Dr. Phillips-Mora’s hybrid cacao varieties do not offer a perfect solution to all the crop’s challenges.
They cannot all self-pollinate, and some of the beans are small; they haven’t been properly tested in Africa or Asia, and they are not yet resistant to all the pathogens that afflict cacao globally. Field trials are nearing completion on a new batch of clones bred to address some of these issues.
Moreover, the current roster of C.A.T.I.E. clones were bred in response to known cacao production threats; the future will present new demands. Pathogens evolve. Unstable political situations in the developing world can affect agriculture. Climate change will alter landscapes in unpredictable ways.
The solution is not to replace all cacao with the six available C.A.T.I.E. varieties, but to be able to continue to diversify the cacao materials growing worldwide. Like the Svalbard Global Seed Vault, the International Cacao Collection is a contingency against future disasters of unknown character.
Whatever fungal mutation may arise, wherever drought may strike, however chocolate tastes may change — there will likely be cacao genes somewhere in the collection that can form the basis of new hybrids to meet future challenges.
Still, Dr.
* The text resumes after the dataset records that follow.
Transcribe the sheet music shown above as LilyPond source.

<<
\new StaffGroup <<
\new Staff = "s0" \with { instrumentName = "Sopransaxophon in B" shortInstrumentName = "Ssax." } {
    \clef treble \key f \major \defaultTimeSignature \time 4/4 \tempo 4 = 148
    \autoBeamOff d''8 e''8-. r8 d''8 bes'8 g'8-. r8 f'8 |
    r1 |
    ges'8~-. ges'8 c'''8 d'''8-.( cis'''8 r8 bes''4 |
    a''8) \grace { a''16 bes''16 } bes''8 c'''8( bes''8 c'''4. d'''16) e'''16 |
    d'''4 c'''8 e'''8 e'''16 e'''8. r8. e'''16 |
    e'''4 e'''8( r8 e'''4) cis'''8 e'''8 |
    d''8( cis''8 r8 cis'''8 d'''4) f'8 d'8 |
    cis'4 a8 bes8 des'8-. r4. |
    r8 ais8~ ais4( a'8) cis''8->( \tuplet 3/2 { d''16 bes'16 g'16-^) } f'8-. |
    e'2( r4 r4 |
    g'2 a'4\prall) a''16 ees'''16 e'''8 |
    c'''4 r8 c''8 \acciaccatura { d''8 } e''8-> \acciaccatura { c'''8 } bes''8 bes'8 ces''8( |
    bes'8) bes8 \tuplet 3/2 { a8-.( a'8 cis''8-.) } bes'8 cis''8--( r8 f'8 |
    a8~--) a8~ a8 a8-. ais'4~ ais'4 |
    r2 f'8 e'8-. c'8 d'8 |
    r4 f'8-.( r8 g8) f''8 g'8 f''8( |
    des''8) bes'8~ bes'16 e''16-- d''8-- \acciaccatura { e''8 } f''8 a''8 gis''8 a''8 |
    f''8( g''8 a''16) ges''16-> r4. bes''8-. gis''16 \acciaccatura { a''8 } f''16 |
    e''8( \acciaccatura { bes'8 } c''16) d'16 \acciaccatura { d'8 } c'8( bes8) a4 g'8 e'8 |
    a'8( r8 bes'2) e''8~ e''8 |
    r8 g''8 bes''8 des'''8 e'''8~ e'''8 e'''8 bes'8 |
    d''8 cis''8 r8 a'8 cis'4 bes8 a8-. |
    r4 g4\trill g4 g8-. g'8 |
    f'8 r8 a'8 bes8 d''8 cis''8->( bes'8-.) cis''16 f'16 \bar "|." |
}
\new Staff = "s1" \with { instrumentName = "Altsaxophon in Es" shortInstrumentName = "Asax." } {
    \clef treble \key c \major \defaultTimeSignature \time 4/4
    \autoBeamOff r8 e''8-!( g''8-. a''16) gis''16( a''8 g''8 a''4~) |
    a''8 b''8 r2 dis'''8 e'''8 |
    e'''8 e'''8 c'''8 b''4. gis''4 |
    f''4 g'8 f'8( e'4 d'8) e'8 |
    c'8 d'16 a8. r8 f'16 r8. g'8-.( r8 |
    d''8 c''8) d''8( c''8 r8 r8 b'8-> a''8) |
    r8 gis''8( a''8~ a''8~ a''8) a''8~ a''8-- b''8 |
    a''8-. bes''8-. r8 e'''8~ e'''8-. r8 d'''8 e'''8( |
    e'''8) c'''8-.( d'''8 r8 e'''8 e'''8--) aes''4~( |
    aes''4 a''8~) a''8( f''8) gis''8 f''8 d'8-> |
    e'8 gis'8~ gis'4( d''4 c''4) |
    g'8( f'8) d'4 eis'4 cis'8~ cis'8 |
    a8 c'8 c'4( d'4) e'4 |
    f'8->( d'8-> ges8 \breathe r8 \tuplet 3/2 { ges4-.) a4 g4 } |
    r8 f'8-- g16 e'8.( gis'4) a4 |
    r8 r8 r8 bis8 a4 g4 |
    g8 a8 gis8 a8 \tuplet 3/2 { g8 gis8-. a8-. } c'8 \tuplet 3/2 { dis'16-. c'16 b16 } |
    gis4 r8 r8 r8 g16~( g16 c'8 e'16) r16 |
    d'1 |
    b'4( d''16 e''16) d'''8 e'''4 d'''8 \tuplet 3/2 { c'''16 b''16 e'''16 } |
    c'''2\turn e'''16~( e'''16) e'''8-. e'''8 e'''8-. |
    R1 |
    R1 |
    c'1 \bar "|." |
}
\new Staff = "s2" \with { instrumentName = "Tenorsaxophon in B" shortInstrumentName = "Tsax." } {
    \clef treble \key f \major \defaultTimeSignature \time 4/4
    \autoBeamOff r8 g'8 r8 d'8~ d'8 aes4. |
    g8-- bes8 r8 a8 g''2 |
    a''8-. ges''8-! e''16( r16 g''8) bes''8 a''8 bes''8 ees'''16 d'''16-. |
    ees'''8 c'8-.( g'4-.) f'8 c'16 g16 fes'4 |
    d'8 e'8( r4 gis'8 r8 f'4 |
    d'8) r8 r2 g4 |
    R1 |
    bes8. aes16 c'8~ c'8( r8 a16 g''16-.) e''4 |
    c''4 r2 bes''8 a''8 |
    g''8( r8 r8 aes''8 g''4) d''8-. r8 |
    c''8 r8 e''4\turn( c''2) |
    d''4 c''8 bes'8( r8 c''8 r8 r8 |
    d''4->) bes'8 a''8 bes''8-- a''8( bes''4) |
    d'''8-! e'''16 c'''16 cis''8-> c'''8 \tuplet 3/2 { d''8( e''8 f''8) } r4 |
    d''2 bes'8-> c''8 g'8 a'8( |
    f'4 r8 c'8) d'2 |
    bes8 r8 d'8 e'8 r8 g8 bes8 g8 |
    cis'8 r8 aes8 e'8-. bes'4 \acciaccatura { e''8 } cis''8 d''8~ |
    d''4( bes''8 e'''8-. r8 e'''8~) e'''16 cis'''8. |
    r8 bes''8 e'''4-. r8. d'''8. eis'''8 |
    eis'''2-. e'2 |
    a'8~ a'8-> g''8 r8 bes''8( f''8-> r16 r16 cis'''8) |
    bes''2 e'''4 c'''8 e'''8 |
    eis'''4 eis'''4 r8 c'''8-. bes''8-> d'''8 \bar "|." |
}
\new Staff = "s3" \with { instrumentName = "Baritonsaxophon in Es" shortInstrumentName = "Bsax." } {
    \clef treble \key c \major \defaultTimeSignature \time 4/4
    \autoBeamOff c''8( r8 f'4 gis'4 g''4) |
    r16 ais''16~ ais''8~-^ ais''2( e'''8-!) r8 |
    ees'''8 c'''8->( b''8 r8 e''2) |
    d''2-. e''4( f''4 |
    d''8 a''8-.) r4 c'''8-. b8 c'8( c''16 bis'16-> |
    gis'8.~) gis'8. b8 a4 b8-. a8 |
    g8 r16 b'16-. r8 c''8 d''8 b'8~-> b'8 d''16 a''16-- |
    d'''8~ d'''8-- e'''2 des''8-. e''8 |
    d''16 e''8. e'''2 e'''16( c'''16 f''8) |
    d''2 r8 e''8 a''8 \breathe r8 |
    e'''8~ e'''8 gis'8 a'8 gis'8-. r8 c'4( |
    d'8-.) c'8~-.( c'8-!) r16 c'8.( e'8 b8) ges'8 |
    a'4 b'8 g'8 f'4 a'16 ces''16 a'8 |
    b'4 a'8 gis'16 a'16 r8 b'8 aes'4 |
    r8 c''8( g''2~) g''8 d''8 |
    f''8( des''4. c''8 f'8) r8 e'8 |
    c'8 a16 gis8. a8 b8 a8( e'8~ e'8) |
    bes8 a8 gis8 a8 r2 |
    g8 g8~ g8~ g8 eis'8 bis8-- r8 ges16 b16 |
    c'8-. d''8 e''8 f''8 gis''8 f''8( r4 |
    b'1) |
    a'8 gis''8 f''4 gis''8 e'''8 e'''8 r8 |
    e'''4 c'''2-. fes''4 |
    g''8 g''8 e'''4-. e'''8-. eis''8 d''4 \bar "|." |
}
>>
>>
Phillips-Mora worries about the future.
Though he works with deep-pocketed companies like Mars, Nestlé and Hershey, the funds he receives are generally earmarked for specific research projects rather than for the maintenance of the collection and program for the future.
He estimates that he receives less than 5 percent of the funds necessary for proper upkeep of the collection each year. So although Dr. Phillips-Mora retired three years ago, he plans to keep working until the solvency of the collection is ensured.
“I will be very happy when I leave this institution to know that the collection will be protected financially,” he said. “It’s a treasure for everybody, for all the cocoa lovers.”